The members of Barneys’ current team are all veterans of this moment: Doonan remembers seeing Andy Warhol and Jack Nicholson shopping together for socks. Lee remembers blowing a good part of his student-loan check on a purple-and-red Norma Kamali sleeping-bag coat.

In the late eighties, Barneys began opening stores around the country, exporting New York taste to the provinces. Sometimes, as in the case of Beverly Hills, this worked. ­Other times, less so. Trouble in Dallas occurred, for example, when the beauty salon refused to accommodate requests for big hair.

Back in New York, the new flagship, on Madison Avenue, opened in 1993. It was the largest specialty store to open in the city since 1929. Barneys had made the final transition to luxury, though it would seek bankruptcy protection three years later.

One night in July, the ground floor of that store was partially closed off for construction, but bits of the new Barneys had begun to appear. Gone was the glittering mosaic floor, replaced by slabs of cool gray stone. The place was already a more hard-core version of itself: luxury incarnate. A maze of temporary Sheetrock led to the elevators, and whoosh! Up on the fifth floor, Mary-Kate and Ashley Olsen were hosting a launch party for their new handbag collection.

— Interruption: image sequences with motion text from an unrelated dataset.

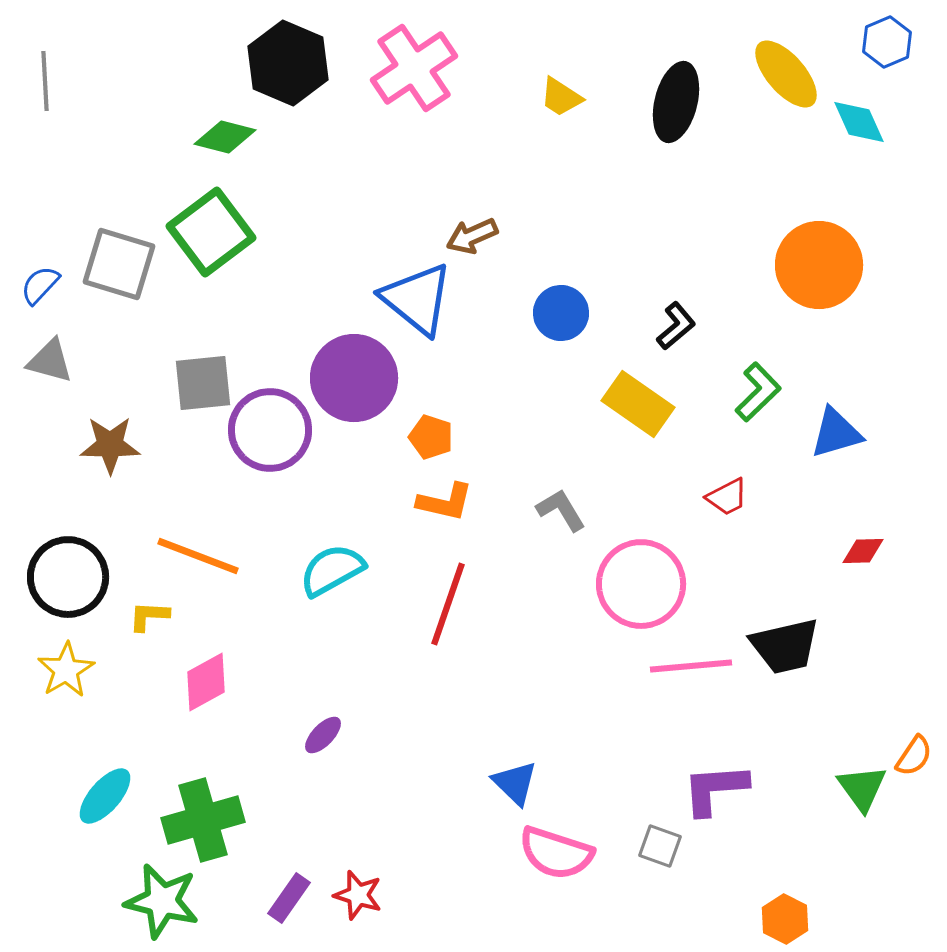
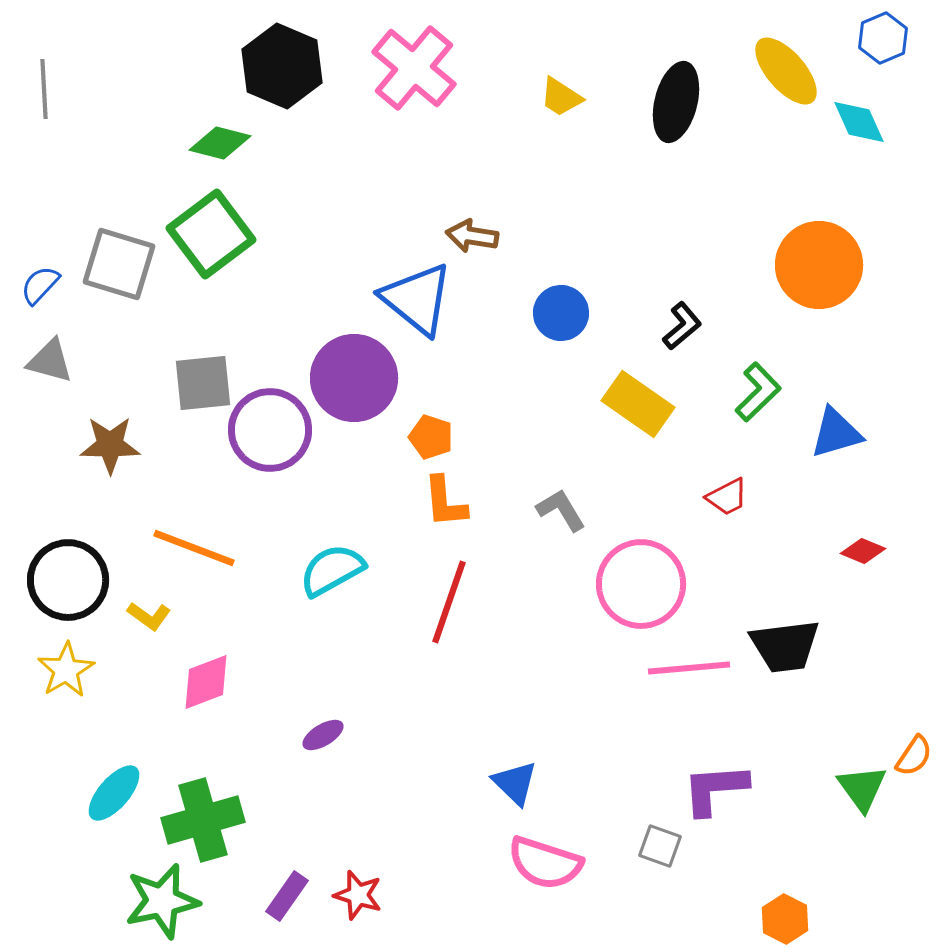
blue hexagon at (887, 42): moved 4 px left, 4 px up
black hexagon at (288, 63): moved 6 px left, 3 px down
pink cross at (414, 68): rotated 16 degrees counterclockwise
yellow ellipse at (786, 74): moved 3 px up
gray line at (45, 81): moved 1 px left, 8 px down
green diamond at (225, 137): moved 5 px left, 6 px down
green square at (211, 232): moved 2 px down
brown arrow at (472, 236): rotated 33 degrees clockwise
black L-shape at (676, 326): moved 6 px right
orange L-shape at (445, 502): rotated 72 degrees clockwise
red diamond at (863, 551): rotated 24 degrees clockwise
orange line at (198, 556): moved 4 px left, 8 px up
black circle at (68, 577): moved 3 px down
red line at (448, 604): moved 1 px right, 2 px up
yellow L-shape at (149, 616): rotated 147 degrees counterclockwise
black trapezoid at (785, 646): rotated 6 degrees clockwise
pink line at (691, 666): moved 2 px left, 2 px down
pink diamond at (206, 682): rotated 8 degrees clockwise
purple ellipse at (323, 735): rotated 15 degrees clockwise
cyan ellipse at (105, 796): moved 9 px right, 3 px up
pink semicircle at (556, 853): moved 11 px left, 10 px down
purple rectangle at (289, 898): moved 2 px left, 2 px up
green star at (162, 901): rotated 26 degrees counterclockwise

Their label, the Row, makes clothing that is simple in shape and luxurious in quality and that, in spirit, calls to mind the work that ­Calvin Klein did at the height of his reign. It is very, very expensive (the handbags range from $2,350 to $39,000), and it has one of the highest sell-through rates in the store. It is, as Daniella Vitale says, “very Barneys,” in that it is “more understated than overstated. More minimal than maximal.” None of Barneys’ direct competitors carry the line.

Vitale is all polish in a miniskirt, heels, and a tuxedo jacket by the Row. Lee and Freedman are in dark, elegant suits. All of them move through the room purposefully, with confidence. Mary-Kate Olsen appears in a robin’s-egg-blue jacket-dress. “We bought that in the blouse version,” Amanda Brooks assures Lee, before he’s even asked. Lee nods. And then he notices Elizabeth Olsen, the twins’ younger sister and this year’s Sundance breakout starlet. “Fendi heels,” he says approvingly. “Fourth floor.”

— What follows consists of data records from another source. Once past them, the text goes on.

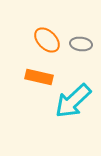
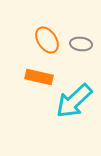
orange ellipse: rotated 12 degrees clockwise
cyan arrow: moved 1 px right
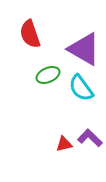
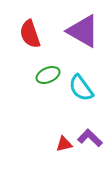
purple triangle: moved 1 px left, 18 px up
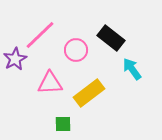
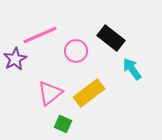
pink line: rotated 20 degrees clockwise
pink circle: moved 1 px down
pink triangle: moved 10 px down; rotated 36 degrees counterclockwise
green square: rotated 24 degrees clockwise
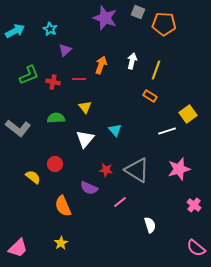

After the cocktail party, the team heads over to the not-yet-open-to-the-public Crown restaurant, on East 81st, for dinner. As dessert is cleared, Doonan and Freedman wander out to hail two of the taxis racing up Madison Avenue. But Freedman is quickly distracted. “What is this?” It’s a window full of beautifully lit Venetian glass in periwinkle and dusty rose and cherry red—it’s the uptown outpost of De Vera, the extraordinarily high-end Crosby Street curiosities shop. “That is vintage glass!” he exclaims and presses his face close to the window, craning to see each bit. “Amazing.”

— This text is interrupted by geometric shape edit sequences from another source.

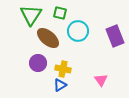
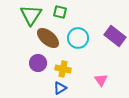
green square: moved 1 px up
cyan circle: moved 7 px down
purple rectangle: rotated 30 degrees counterclockwise
blue triangle: moved 3 px down
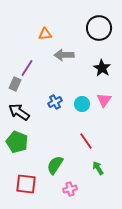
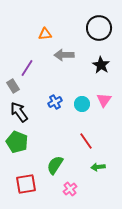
black star: moved 1 px left, 3 px up
gray rectangle: moved 2 px left, 2 px down; rotated 56 degrees counterclockwise
black arrow: rotated 20 degrees clockwise
green arrow: moved 1 px up; rotated 64 degrees counterclockwise
red square: rotated 15 degrees counterclockwise
pink cross: rotated 24 degrees counterclockwise
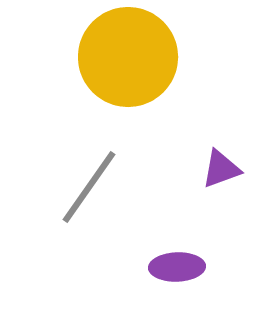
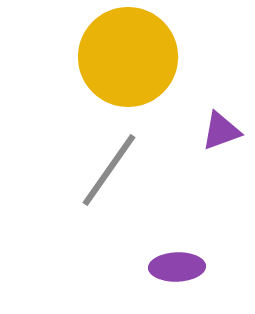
purple triangle: moved 38 px up
gray line: moved 20 px right, 17 px up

On the corner is Vilebrequin, maker of the popular, expensive French swim trunks. Both men immediately go silent, Hawaiian prints reflecting in the pupils of their eyes. They’re studying the patterns, the display, the angles of the light, and then they begin to debate the merits of the various swim trunks Barneys currently has for sale. “Elastic can give you that little … ” Doonan gestures to his midsection as if to indicate some male version of a muffin top.

“You’ve got to try the Orlebar Brown” trunks, Freedman says. “No pooch!”

“No pooch!” Doonan agrees, and then he smiles. “We’re retailers,” he says. “All we’re ever really thinking is, are you being served?”